Burada bütün sistemin çökeceğini düşünmüyorum tabii. Sadece ilgili canlı varlığının sistemi çöker, yani insan topluluklarının, ama sistemin kendisi var olmaya devam eder. Son derece iyimserim sistemin geleceği hakkında. Bu küresel ısınma, insanların her şeyi tüketmesi falan, yüzeydeki bir cilt kanseri gibi. Öyleyse gezegen kanseri durduracak şekilde hareket edecektir. Büyük fırtınalar kopacak, özellikle de Bangladeş ya da Afrika’yı silip süpürecektir, ama dünya kalacaktır. Oluşan bu yeni dünyada, yeni canlılar üreyecektir. Bitkiler karbondioksit sever, belki dünya bitkilerle dolar.

Lemming diye bir hayvan var ya, ona benzetiyorum insanları. Bir yaratık kaynak tabanını aştığı zaman nüfus çöker. Bence eninde sonunda insanların başına gelecek olan da budur.

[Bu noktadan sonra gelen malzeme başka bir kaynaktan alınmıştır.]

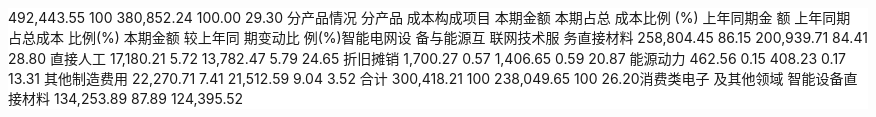 492,443.55
100
380,852.24
100.00
29.30
分产品情况
分产品
成本构成项目
本期金额
本期占总
成本比例
(%)
上年同期金
额
上年同期
占总成本
比例(%)
本期金额
较上年同
期变动比
例(%)智能电网设
备与能源互
联网技术服
务直接材料
258,804.45
86.15
200,939.71
84.41
28.80
直接人工
17,180.21
5.72
13,782.47
5.79
24.65
折旧摊销
1,700.27
0.57
1,406.65
0.59
20.87
能源动力
462.56
0.15
408.23
0.17
13.31
其他制造费用
22,270.71
7.41
21,512.59
9.04
3.52
合计
300,418.21
100
238,049.65
100
26.20消费类电子
及其他领域
智能设备直接材料
134,253.89
87.89
124,395.52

Değişen bir sistem varsa ve elinde senin de bu değişen sistemin bir parçası olduğunu gösteren deliller bulunuyorsa, o zaman basiretli, ihtiyatlı biri bu gidişatı yavaşlatalım ki sistemi ve bu değişikliğin ne yönde olacağını anlayana kadar zaman kazanalım der.

Lonnie Thompson



2 yorum:

MariPoSa dedi ki...

Alanım dışı olduğu için üzülerek ve utanarak söylemeliyim ki anaerobik bakteriler hakkında hiçbir fikrim yoktu.Dünyanın en eski canlılarıyla yapmış olduğun benzetme de oldukça güzel olmuş .
Tüm dünyanın bitkilerle dolması .. Teknoloji belki olmaz ama daha yaşanılabilir bir dünya haline gelir

alter ego dedi ki...

Mariposa,
üzülecek veya utanılacak bir şey yok. eğer varsa vay halime. çünkü ben bu yazıyı burada paylaştığım halde anaerobik bakteriler hakkında bir şey bilmiyorum. tek bildiğim birkaç belgesel ve kitaptan edindiğim ilk yaşam formunu tetiklediği bilgisi.

insan olmadıktan sonra dünya diğer canlılar için daha yaşanılabilir olur elbet. sorun insanda. buradaki alıntıdan çıkan sonuç da bu doğrultuda. insanın düşünebilen bir varlık olması onun daha yaşanılabilir bir dünya bilgisine vakıf olduğunu göstermiyor. biliyoruz ki dünyanın en eski canlılarından birisi hamamböcekleridir, asırlardır aynı şekilde dünya üzerindeki varlıklarını istikrarlı bir şekilde sürdürüyorlar. peki düşünebiliyorlar mı? hayır. demek ki dünya üzerinde var olmak ve geleceğini tayin etmek için düşünmek yetmiyor.